Gli studi archeologici rivelano che la comparsa dell'uomo in questo territorio risale all'età del ferro e che il primo nucleo abitato si stanziò in una zona a valle, verso la Fratta, in località Casticciano, frazione che attualmente conta pochi abitanti.
Un primo sviluppo di quella che oggi è Bertinoro avvenne con la costruzione di importanti arterie di comunicazione che collegavano questa parte di Romagna con le grandi città romane di Forlì e Rimini.
La costruzione della Via Emilia determinò la formazione di vari posti di guardia e pare che il primo centro abitato sia stato elevato a Municipio Romano col nome di Forum Truentinorum, con la funzione di avanposto strategico.
La sua distruzione avvenne tra il IV ed il V secolo a causa delle invasioni barbariche che costrinsero la popolazione a spostarsi e a ritirarsi sul monte Cesubeo, luogo più riparato e sicuro, composto dalla Rocca e dalle imponenti mura merlate con i torrioni.

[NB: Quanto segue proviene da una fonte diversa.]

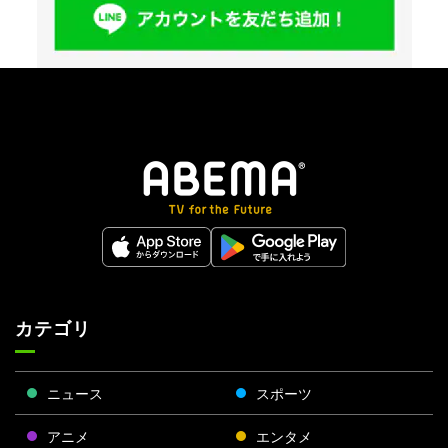
カテゴリ
ニュース
スポーツ
アニメ
エンタメ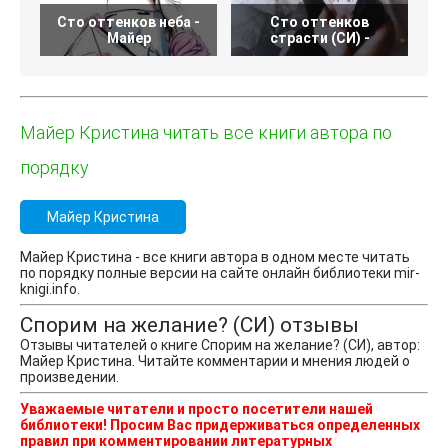
Сто оттенков неба -
Сто оттенков
Майер
страсти (СИ) -
Майер Кристина читать все книги автора по
порядку
Майер Кристина
Майер Кристина - все книги автора в одном месте читать
по порядку полные версии на сайте онлайн библиотеки mir-
knigi.info.
Спорим на желание? (СИ) отзывы
Отзывы читателей о книге Спорим на желание? (СИ), автор:
Майер Кристина. Читайте комментарии и мнения людей о
произведении.
Уважаемые читатели и просто посетители нашей
библиотеки! Просим Вас придерживаться определенных
правил при комментировании литературных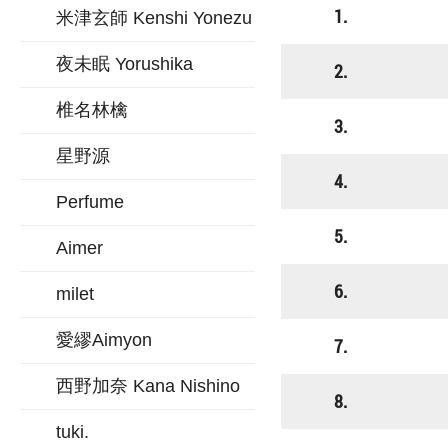
1.
米津玄師 Kenshi Yonezu
夜未眠 Yorushika
2.
椎名林檎
3.
星野源
4.
Perfume
5.
Aimer
6.
milet
愛繆Aimyon
7.
西野加奈 Kana Nishino
8.
tuki.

Con l'avvento del Medioevo, Castrum Cesubeum, antico nome del monte su cui venne costruito l'attuale Bertinoro, si munì di un' imponente rocca che nel 1177 ospitò Federico Barbarossa e la sua corte, e di una cinta muraria in grado di ripararla anche dagli attacchi più violenti, considerando anche che i torrioni e le mura furono perfettamente inseriti sugli speroni di roccia naturali che già da soli rappresentavano un bastione di difesa per la città.
Sotto il Regno di Ottone III , imperatore del Sacro Romano Impero dal 996 alla sua morte avvenuta nel 1002, la denominazione del luogo passò da Castrum Cesubeum a Castrum Brittinori, forse per il particolare senso di ospitalità dei suoi abitanti verso i pellegrini provenienti da Roma e diretti verso le terre britannie o viceversa e la cui usanza era quella di fare tappa sul colle Cesubeo per ristorarsi, da cui il nome di Castrum Brittinori ovvero Castrum dei Britanni, la quale divenne , tra l'altro, una contea separata dalle altre città formanti l'esarcato.

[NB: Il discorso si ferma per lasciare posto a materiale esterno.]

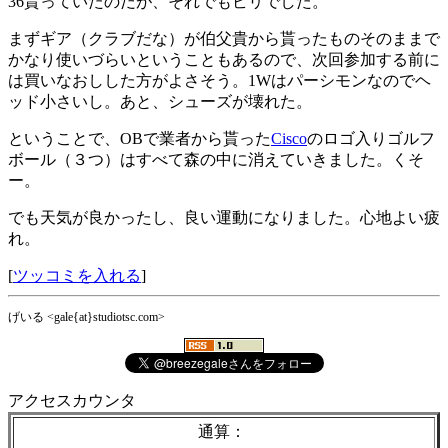
36貰っていたのだが、それでもビリでした。
まずギア（クラブだな）が伯父貴から貰ったものそのままで
かなり使いづらいということもあるので、次回参加する前に
は買いなおしした方がよさそう。1Wはパーシモンなのでヘ
ッド小さいし。あと、シューズが壊れた。
ということで、OBで業者から貰った
Cisco
のロゴ入りゴルフ
ボール（３つ）はすべて森の中に消えていきました。くそ
ー。
でも天気が良かったし、良い運動になりました。心地よい疲
れ。
[
ツッコミを入れる
]
げいる <gale{at}studiotsc.com>
アクセスカウンタ
通算：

Nel 1005, Ugo degli Onesti ricevette in feudo il castello, fino ad allora di proprietà della Chiesa ravennate, dando così vita alla casata dei Conti di Bertinoro.Tornato nel 1048 alla Chiesa ravennate, a cui rimase per i due secoli successivi, Bertinoro fu al centro di continue lotte fra diverse famiglie romagnole (Calboli, Ordelaffi, Polenta, Malatesta) tra il XIV ed il XV secolo.

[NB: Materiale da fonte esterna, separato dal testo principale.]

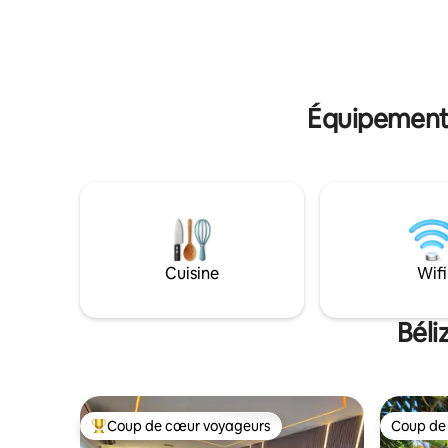
groupe d'
immobilier. Suzie's Hilltop Villas est votre
entièreme
maison loin de chez vous pour votre
départ id
prochaine escapade ou vos vacances
barrière d
aventureuses.
vie décont
Équipements
Cuisine
Wifi
Béli
Coup de cœur voyageurs
Coup de
Coups de cœur voyageurs les plus appréciés
Coup de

Per volere di Pino degli Ordelaffi, nel 1306 venne affiancato alla rocca il Palazzo Comunale che ancora domina la piazza centrale di Bertinoro e che divenne sede del nuovo comune bertinorese.
Sempre in questi anni Bertinoro venne abbellita con la 'Colonna delle Anella' detta anche dell' Ospitalità, presente tuttora in Piazza della Libertà a fianco del Palazzo Comunale e con una serie di opere architettoniche, tra cui la costruzione nel 1500 della Cattedrale.
Tra il 1360 ed il 1363 il cardinale Albornoz s' impadronì della rocca per condurre sanguinose azioni di conquista nel territorio romagnolo e dopo aver distrutto la città, trasferì nella rocca sia la sede episcopale che il suo comando militare.
Per volere dei pontefici, dal 1378 la rocca passò in feudo ai Malatesta di Cesena, i quali ristrutturarono ed abbellirono la costruzione e rimasero a capo di Bertinoro fino al 1493, anno in cui il castello passò nelle mani di Caterina Sforza.
Nel 1500 vi soggiornarono anche membri delle famiglie Borgia e Sforza che vi dominarono dal 1500 al 1503, e verso la fine dello stesso secolo, il castello tornò in possesso della Santa Sede diventando sede vescovile.
L'origine del nome ' Bertinoro' è legata a varie leggende popolari, tra le quali, la più amata dai bertinoresi, racconta di come Bertinoro derivi il suo nome da Galla Placidia, figlia dell'Imperatore Teodosio.
La leggenda racconta che la principessa romana, dopo aver assaporato un delizioso vino bianco chiamato 'Albana', offertole dagli abitanti del luogo in un'umile coppa di terracotta, avrebbe esclamato: "Non di così rozzo calice sei degno, o vino, ma di berti in oro".